Functional Spaces for the Theory of Elliptic Partial Differential Equations

Functional Spaces for the Theory of Elliptic Partial Differential Equations
Author :
Publisher : Springer Science & Business Media
Total Pages : 480
Release :
ISBN-10 : 9781447128076
ISBN-13 : 1447128079
Rating : 4/5 (76 Downloads)

Book Synopsis Functional Spaces for the Theory of Elliptic Partial Differential Equations by : Françoise Demengel

Download or read book Functional Spaces for the Theory of Elliptic Partial Differential Equations written by Françoise Demengel and published by Springer Science & Business Media. This book was released on 2012-01-24 with total page 480 pages. Available in PDF, EPUB and Kindle. Book excerpt: The theory of elliptic boundary problems is fundamental in analysis and the role of spaces of weakly differentiable functions (also called Sobolev spaces) is essential in this theory as a tool for analysing the regularity of the solutions. This book offers on the one hand a complete theory of Sobolev spaces, which are of fundamental importance for elliptic linear and non-linear differential equations, and explains on the other hand how the abstract methods of convex analysis can be combined with this theory to produce existence results for the solutions of non-linear elliptic boundary problems. The book also considers other kinds of functional spaces which are useful for treating variational problems such as the minimal surface problem. The main purpose of the book is to provide a tool for graduate and postgraduate students interested in partial differential equations, as well as a useful reference for researchers active in the field. Prerequisites include a knowledge of classical analysis, differential calculus, Banach and Hilbert spaces, integration and the related standard functional spaces, as well as the Fourier transformation on the Schwartz space. There are complete and detailed proofs of almost all the results announced and, in some cases, more than one proof is provided in order to highlight different features of the result.
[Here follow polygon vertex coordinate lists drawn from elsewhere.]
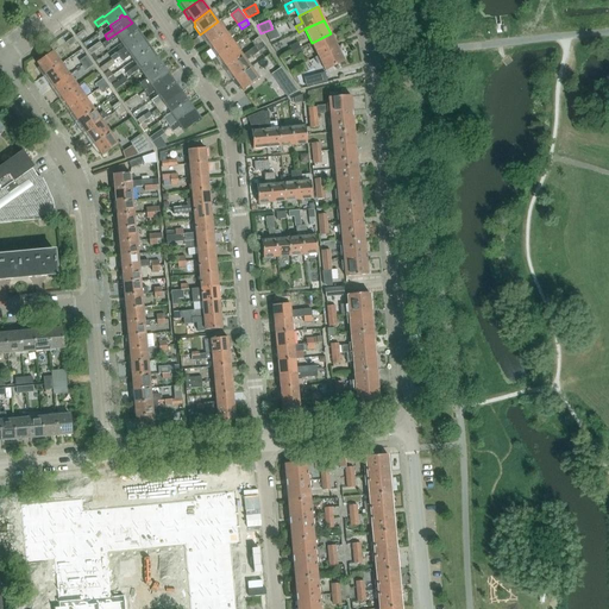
[(207,41),(209,44),(226,32),(218,22),(200,35),(205,42),(207,41)]
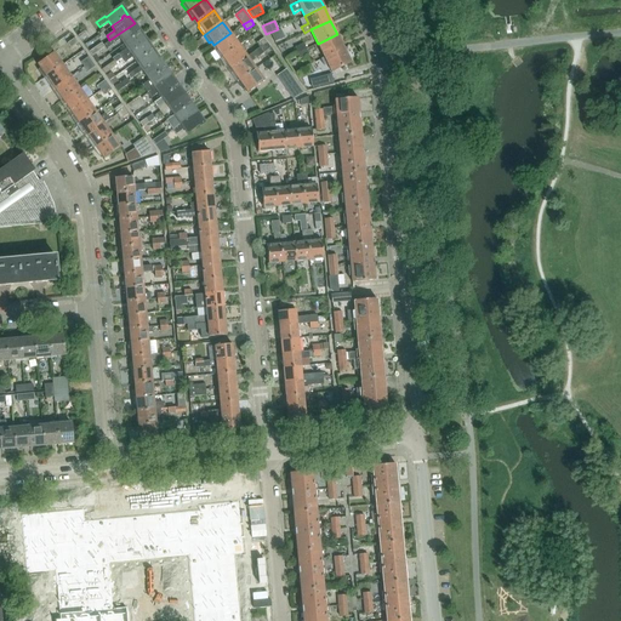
[(138,35),(142,33),(135,23),(109,40),(113,45),(121,39),(124,44),(135,35),(135,34),(137,33),(138,35)]
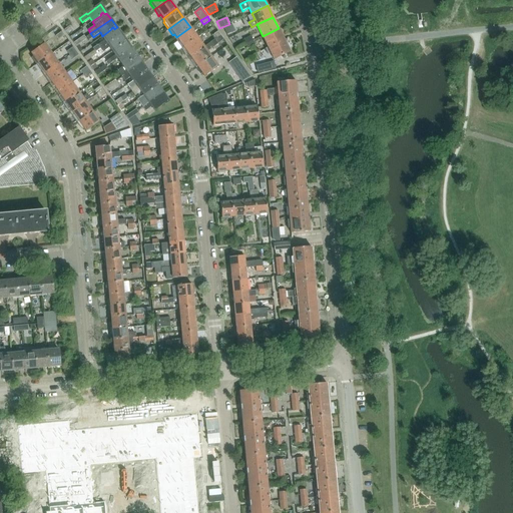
[(232,24),(223,28),(226,35),(235,31),(232,24)]
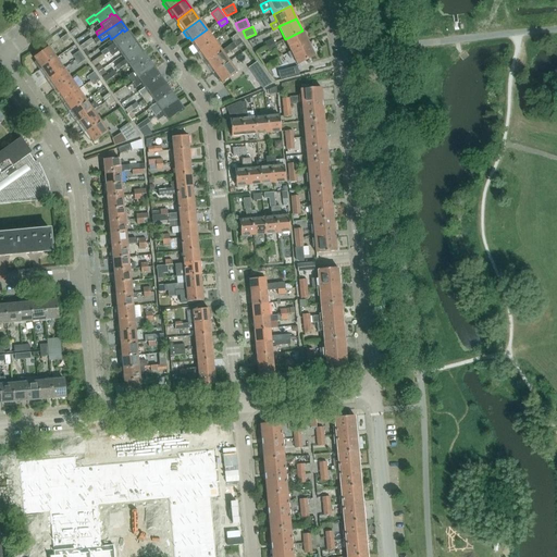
[(109,52),(132,37),(127,29),(124,32),(123,29),(121,31),(121,32),(111,39),(114,44),(107,49),(109,52)]
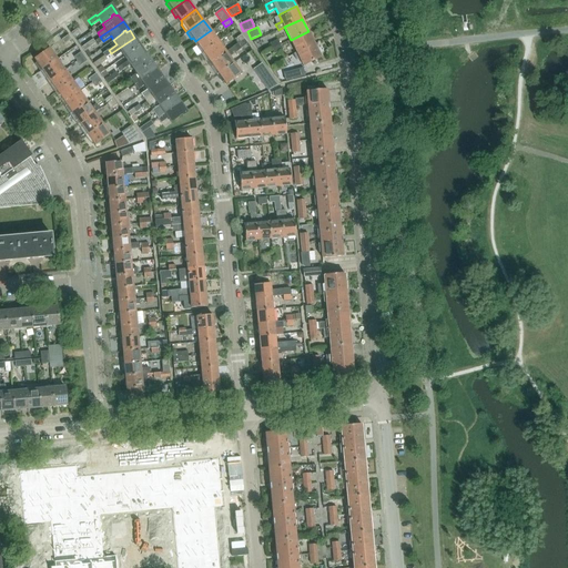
[(195,46),(202,53),(219,41),(211,30),(195,41),(198,44),(195,46)]
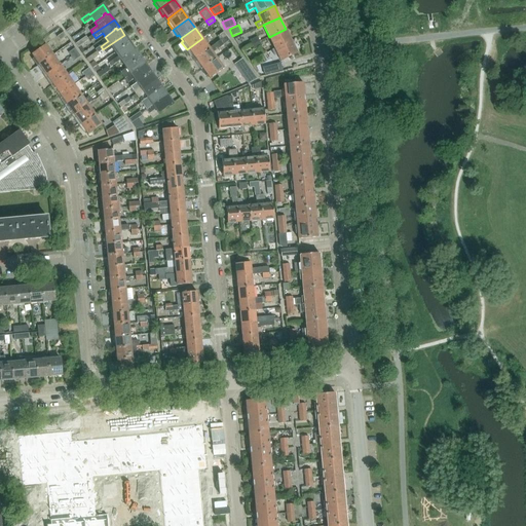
[(286,29),(269,37),(275,48),(291,40),(286,29)]
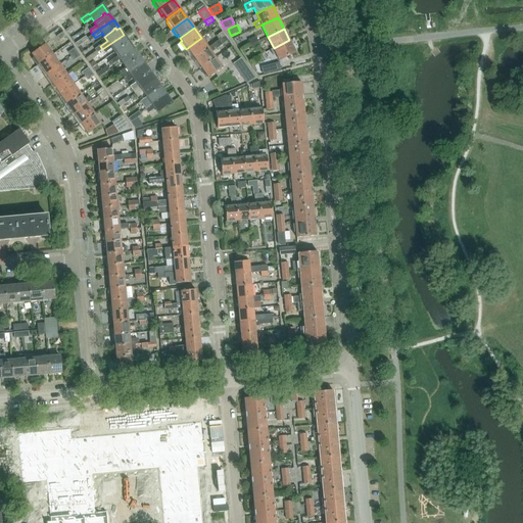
[(66,36),(63,32),(56,37),(59,41),(66,36)]
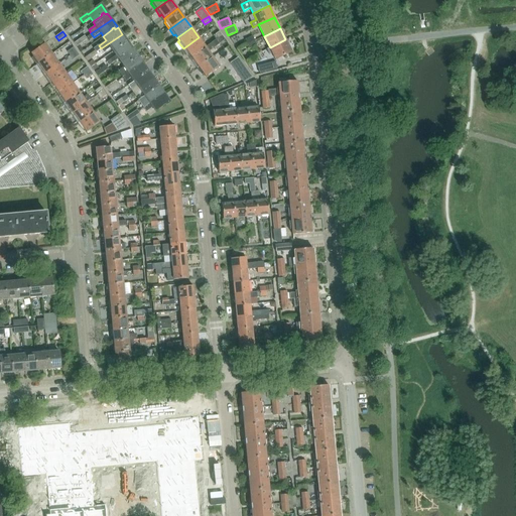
[(213,36),(216,39),(222,35),(219,31),(213,36)]
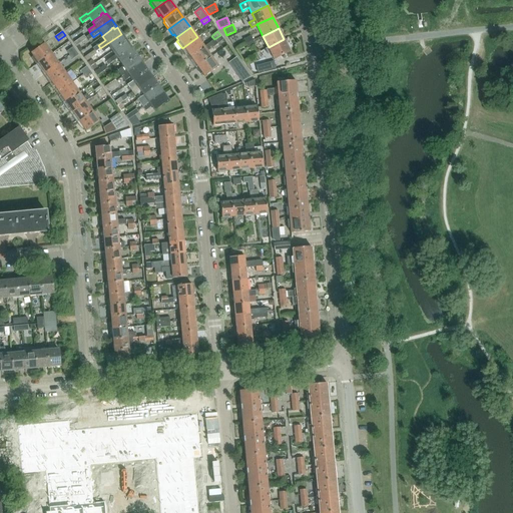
[(124,43),(127,42),(121,34),(100,48),(103,51),(109,46),(113,50),(122,44),(121,43),(123,41),(124,43)]
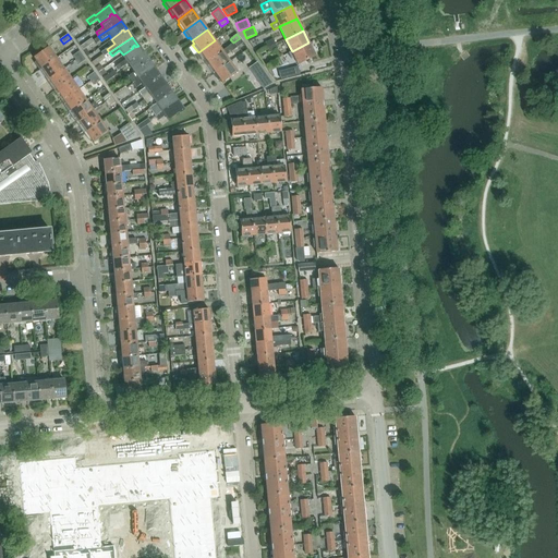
[(240,38),(233,43),(237,48),(243,43),(240,38)]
Each chapter concludes with a range of exercises of varying levels of difficulty, with hints to solutions provided for many of them.


Functional Spaces for the Theory of Elliptic Partial Differential Equations Related Books

Functional Spaces for the Theory of Elliptic Partial Differential Equations
Language: en
Pages: 480
Authors: Françoise Demengel
Categories: Mathematics
Type: BOOK - Published: 2012-01-24 - Publisher: Springer Science & Business Media

DOWNLOAD EBOOK

The theory of elliptic boundary problems is fundamental in analysis and the role of spaces of weakly differentiable functions (also called Sobolev spaces) is es
Functional Analysis, Sobolev Spaces and Partial Differential Equations
Language: en
Pages: 600
Authors: Haim Brezis
Categories: Mathematics
Type: BOOK - Published: 2010-11-02 - Publisher: Springer Science & Business Media

DOWNLOAD EBOOK

This textbook is a completely revised, updated, and expanded English edition of the important Analyse fonctionnelle (1983). In addition, it contains a wealth of
Function Spaces and Potential Theory
Language: en
Pages: 372
Authors: David R. Adams
Categories: Mathematics
Type: BOOK - Published: 2012-12-06 - Publisher: Springer Science & Business Media

DOWNLOAD EBOOK

"..carefully and thoughtfully written and prepared with, in my opinion, just the right amount of detail included...will certainly be a primary source that I sha
Differential Equations on Measures and Functional Spaces
Language: en
Pages: 536
Authors: Vassili Kolokoltsov
Categories: Mathematics
Type: BOOK - Published: 2019-06-20 - Publisher: Springer

DOWNLOAD EBOOK

This advanced book focuses on ordinary differential equations (ODEs) in Banach and more general locally convex spaces, most notably the ODEs on measures and var
Partial Differential Equations 2
Language: en
Pages: 401
Authors: Friedrich Sauvigny
Categories: Mathematics
Type: BOOK - Published: 2006-10-11 - Publisher: Springer Science & Business Media

DOWNLOAD EBOOK

This encyclopedic work covers the whole area of Partial Differential Equations - of the elliptic, parabolic, and hyperbolic type - in two and several variables.